Exercise => Among the entries below, one stretch runs from the line that contains "82: (228, 15)" through the line that contains "101: (76, 127)". Repeat that stretch exactly, ends included, and only that.

-.-.-

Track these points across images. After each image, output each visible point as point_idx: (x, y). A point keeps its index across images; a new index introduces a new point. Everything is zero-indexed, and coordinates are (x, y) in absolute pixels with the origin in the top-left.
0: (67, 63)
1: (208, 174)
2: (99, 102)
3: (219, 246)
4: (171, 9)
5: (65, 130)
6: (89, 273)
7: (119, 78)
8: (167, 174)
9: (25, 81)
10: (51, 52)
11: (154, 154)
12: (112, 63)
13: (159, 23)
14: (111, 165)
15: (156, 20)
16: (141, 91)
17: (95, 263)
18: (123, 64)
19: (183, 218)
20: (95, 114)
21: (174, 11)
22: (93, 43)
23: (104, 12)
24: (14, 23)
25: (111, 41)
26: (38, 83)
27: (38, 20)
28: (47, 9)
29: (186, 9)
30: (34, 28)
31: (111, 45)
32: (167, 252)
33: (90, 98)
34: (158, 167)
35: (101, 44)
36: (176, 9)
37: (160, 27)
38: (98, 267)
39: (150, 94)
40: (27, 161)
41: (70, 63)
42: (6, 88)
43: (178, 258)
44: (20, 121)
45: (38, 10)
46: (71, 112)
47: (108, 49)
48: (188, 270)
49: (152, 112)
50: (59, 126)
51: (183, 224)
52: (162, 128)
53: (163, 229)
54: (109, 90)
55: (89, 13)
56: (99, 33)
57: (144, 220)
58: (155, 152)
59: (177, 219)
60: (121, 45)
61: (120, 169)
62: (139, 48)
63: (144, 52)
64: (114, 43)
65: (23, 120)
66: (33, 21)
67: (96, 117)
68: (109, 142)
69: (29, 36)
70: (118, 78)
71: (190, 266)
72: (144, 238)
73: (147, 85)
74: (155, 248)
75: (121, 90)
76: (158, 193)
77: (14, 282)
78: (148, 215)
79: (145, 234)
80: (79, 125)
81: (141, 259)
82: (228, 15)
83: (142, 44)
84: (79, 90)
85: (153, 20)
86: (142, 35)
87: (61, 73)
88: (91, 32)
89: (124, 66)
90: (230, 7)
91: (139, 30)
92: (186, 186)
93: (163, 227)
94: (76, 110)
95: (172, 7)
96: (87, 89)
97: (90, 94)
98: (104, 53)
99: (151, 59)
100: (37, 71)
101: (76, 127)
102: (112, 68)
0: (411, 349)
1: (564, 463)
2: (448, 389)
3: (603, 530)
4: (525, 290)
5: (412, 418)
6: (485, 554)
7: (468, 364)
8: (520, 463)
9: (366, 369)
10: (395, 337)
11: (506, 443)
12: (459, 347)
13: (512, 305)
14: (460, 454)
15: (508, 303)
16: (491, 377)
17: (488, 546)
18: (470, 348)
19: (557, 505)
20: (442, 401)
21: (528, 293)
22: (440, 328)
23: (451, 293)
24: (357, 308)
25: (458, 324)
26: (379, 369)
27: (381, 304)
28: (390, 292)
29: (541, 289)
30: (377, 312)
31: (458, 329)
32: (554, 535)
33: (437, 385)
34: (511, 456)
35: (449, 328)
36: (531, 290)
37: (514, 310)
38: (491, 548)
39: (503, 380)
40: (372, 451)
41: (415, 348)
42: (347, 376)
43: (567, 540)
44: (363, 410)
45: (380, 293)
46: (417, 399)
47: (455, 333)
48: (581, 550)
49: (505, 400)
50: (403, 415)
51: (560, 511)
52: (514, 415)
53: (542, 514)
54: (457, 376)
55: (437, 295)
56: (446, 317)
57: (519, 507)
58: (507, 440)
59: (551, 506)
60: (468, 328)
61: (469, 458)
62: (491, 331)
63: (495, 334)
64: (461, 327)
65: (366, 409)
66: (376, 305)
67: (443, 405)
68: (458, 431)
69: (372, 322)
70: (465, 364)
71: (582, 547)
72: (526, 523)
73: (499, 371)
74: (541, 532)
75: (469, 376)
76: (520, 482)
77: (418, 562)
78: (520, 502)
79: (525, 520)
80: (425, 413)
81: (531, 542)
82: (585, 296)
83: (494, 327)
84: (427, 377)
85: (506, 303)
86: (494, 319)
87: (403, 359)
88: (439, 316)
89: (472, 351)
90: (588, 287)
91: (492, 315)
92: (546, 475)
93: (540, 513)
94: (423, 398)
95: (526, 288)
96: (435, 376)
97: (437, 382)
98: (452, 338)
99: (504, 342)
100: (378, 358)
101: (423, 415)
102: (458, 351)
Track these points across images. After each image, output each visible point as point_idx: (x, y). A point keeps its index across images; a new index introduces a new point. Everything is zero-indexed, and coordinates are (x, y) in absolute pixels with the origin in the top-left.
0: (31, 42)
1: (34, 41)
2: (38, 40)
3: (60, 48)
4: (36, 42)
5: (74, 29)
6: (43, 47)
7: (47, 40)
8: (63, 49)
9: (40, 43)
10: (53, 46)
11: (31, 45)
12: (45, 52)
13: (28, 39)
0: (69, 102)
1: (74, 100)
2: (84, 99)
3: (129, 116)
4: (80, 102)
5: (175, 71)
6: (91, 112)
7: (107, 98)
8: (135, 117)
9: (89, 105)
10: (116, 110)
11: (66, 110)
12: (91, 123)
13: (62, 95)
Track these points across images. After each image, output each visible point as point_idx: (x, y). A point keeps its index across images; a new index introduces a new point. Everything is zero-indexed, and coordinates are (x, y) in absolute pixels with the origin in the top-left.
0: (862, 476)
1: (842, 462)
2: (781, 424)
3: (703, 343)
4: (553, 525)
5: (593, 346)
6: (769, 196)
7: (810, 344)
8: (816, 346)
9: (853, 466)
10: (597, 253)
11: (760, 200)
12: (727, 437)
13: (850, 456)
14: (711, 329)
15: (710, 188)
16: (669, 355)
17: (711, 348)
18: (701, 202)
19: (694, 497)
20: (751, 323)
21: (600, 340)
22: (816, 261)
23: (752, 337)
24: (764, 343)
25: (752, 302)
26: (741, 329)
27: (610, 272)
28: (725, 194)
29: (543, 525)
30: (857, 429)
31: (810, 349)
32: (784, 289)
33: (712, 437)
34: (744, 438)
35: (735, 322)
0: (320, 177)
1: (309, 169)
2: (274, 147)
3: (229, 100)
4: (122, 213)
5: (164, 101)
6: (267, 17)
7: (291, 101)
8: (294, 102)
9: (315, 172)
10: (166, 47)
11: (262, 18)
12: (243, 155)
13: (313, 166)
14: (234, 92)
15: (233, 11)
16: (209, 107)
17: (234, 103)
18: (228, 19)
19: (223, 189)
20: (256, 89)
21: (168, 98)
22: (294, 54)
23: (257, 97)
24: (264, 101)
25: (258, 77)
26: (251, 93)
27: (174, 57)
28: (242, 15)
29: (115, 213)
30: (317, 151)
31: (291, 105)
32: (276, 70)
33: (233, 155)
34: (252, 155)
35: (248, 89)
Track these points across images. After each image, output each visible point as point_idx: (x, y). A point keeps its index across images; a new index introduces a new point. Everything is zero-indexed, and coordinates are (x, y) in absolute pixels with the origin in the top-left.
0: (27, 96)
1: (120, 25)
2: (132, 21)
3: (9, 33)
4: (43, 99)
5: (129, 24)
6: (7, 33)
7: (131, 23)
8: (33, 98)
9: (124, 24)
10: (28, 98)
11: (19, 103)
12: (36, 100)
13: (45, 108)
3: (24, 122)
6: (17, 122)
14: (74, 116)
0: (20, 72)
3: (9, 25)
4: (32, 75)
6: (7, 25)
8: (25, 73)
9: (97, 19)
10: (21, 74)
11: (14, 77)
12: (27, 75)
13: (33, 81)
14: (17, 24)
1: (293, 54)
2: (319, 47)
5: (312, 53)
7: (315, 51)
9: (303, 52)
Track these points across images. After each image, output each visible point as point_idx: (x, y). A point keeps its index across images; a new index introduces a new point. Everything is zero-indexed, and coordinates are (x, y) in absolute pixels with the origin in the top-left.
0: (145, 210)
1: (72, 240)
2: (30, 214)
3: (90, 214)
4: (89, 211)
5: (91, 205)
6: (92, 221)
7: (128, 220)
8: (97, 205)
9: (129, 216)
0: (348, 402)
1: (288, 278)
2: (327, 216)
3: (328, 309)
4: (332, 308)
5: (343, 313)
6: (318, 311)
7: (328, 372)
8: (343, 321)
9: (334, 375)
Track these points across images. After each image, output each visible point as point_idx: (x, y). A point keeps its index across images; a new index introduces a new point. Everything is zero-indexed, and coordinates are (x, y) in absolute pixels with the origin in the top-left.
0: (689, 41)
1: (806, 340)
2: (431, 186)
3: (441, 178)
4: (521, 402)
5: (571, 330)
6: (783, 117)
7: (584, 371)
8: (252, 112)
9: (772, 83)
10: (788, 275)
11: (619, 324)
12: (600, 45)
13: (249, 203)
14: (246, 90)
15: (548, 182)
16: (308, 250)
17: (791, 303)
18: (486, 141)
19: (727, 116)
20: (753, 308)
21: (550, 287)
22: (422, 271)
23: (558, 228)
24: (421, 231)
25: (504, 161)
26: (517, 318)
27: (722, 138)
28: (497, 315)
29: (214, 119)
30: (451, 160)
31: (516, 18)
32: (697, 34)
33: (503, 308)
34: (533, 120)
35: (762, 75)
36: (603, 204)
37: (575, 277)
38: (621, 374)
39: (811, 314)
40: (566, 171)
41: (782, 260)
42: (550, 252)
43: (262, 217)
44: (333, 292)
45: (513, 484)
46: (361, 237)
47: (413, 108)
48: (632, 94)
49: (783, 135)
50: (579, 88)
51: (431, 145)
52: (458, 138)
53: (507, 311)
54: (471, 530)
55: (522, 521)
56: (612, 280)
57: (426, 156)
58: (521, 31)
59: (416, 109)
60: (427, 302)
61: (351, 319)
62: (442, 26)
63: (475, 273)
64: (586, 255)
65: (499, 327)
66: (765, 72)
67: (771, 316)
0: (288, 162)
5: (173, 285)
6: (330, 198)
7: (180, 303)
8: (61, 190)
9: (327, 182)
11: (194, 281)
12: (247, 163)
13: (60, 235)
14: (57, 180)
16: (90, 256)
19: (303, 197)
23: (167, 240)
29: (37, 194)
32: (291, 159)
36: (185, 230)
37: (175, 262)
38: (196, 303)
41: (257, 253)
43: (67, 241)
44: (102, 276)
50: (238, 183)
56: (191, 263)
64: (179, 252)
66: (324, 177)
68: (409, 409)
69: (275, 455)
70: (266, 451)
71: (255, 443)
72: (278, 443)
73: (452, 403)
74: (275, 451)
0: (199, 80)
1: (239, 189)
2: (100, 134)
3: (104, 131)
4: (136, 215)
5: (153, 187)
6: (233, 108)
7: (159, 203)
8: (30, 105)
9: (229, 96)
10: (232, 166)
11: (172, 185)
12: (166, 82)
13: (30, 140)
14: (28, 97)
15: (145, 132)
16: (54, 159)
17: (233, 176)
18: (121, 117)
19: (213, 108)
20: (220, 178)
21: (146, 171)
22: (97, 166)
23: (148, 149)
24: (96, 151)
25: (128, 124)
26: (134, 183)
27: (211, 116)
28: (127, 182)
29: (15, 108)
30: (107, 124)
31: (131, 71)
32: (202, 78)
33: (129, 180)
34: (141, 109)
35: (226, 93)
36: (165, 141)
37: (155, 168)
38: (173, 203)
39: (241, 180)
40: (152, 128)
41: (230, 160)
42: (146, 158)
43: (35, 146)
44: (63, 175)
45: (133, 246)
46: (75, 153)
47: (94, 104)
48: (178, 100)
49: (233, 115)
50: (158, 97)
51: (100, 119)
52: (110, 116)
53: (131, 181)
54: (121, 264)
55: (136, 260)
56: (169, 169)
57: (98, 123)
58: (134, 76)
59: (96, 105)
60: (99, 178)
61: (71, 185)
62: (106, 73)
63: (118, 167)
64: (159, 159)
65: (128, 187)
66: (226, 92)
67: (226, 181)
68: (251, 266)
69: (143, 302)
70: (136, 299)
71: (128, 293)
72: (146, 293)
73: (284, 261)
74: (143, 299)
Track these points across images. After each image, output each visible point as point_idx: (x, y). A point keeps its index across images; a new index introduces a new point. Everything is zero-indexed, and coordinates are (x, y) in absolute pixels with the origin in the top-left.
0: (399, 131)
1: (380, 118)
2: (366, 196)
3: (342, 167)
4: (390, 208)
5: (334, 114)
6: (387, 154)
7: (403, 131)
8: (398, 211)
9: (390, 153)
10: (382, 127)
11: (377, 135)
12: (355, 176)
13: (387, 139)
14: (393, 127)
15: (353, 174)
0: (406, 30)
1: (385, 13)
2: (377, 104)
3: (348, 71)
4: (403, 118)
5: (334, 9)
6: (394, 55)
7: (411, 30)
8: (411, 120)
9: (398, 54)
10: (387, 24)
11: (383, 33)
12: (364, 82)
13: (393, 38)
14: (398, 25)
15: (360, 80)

-.-.-

Response area =>
82: (228, 15)
83: (142, 44)
84: (79, 90)
85: (153, 20)
86: (142, 35)
87: (61, 73)
88: (91, 32)
89: (124, 66)
90: (230, 7)
91: (139, 30)
92: (186, 186)
93: (163, 227)
94: (76, 110)
95: (172, 7)
96: (87, 89)
97: (90, 94)
98: (104, 53)
99: (151, 59)
100: (37, 71)
101: (76, 127)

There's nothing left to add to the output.